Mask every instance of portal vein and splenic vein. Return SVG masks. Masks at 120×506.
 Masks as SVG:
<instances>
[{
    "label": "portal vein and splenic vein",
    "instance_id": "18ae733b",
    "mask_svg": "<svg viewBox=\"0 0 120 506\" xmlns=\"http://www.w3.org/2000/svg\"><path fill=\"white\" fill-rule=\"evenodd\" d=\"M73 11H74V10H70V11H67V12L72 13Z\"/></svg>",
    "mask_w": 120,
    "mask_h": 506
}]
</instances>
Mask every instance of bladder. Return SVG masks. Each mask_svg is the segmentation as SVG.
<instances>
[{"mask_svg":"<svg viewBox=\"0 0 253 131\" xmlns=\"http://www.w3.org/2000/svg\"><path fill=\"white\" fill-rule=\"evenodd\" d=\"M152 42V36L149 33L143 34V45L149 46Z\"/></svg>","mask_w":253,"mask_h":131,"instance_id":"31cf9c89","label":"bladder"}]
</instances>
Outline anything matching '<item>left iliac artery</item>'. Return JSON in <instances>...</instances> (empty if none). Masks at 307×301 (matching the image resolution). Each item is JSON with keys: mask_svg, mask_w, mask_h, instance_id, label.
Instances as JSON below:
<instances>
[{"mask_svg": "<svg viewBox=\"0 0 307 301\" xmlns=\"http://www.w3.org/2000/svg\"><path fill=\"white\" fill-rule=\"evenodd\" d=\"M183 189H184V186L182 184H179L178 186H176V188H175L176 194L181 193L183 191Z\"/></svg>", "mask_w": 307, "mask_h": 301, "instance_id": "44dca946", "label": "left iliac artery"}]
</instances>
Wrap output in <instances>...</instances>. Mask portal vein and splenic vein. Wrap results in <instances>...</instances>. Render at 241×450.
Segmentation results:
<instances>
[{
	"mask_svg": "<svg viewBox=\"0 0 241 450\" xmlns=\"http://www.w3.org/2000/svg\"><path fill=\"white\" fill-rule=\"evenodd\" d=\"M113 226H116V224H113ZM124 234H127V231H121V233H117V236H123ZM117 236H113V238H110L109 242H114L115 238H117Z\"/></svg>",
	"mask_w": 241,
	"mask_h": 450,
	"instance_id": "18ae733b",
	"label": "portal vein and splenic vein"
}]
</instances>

========

▶ **What needs to be done**: Can you rewrite all of the records above, swapping "Mask every instance of" for "Segment every instance of" and leaving everything else as it is?

▶ **Task solution**:
Segment every instance of portal vein and splenic vein. Return SVG masks. Masks at 120×506.
 Masks as SVG:
<instances>
[{
    "label": "portal vein and splenic vein",
    "instance_id": "18ae733b",
    "mask_svg": "<svg viewBox=\"0 0 120 506\" xmlns=\"http://www.w3.org/2000/svg\"><path fill=\"white\" fill-rule=\"evenodd\" d=\"M73 11H74V10H70V11H67V12L72 13Z\"/></svg>",
    "mask_w": 120,
    "mask_h": 506
}]
</instances>
Segment every instance of bladder. Return SVG masks. Each mask_svg is the segmentation as SVG.
<instances>
[{"mask_svg":"<svg viewBox=\"0 0 253 131\" xmlns=\"http://www.w3.org/2000/svg\"><path fill=\"white\" fill-rule=\"evenodd\" d=\"M152 42V36L149 33L143 34V45L149 46Z\"/></svg>","mask_w":253,"mask_h":131,"instance_id":"31cf9c89","label":"bladder"}]
</instances>
Outline anything matching '<item>left iliac artery</item>'. Return JSON in <instances>...</instances> (empty if none). Masks at 307×301 (matching the image resolution). Each item is JSON with keys: mask_svg, mask_w, mask_h, instance_id, label.
Instances as JSON below:
<instances>
[{"mask_svg": "<svg viewBox=\"0 0 307 301\" xmlns=\"http://www.w3.org/2000/svg\"><path fill=\"white\" fill-rule=\"evenodd\" d=\"M183 189H184V186L182 184H179L178 186H176V188H175L176 194L181 193L183 191Z\"/></svg>", "mask_w": 307, "mask_h": 301, "instance_id": "44dca946", "label": "left iliac artery"}]
</instances>
Wrap output in <instances>...</instances>. Mask portal vein and splenic vein. Wrap results in <instances>...</instances>. Render at 241×450.
Segmentation results:
<instances>
[{
	"mask_svg": "<svg viewBox=\"0 0 241 450\" xmlns=\"http://www.w3.org/2000/svg\"><path fill=\"white\" fill-rule=\"evenodd\" d=\"M113 226H116V224H113ZM124 234H127V231H121V233H117V236H123ZM117 236H113V238H110L109 242H114L115 238H117Z\"/></svg>",
	"mask_w": 241,
	"mask_h": 450,
	"instance_id": "18ae733b",
	"label": "portal vein and splenic vein"
}]
</instances>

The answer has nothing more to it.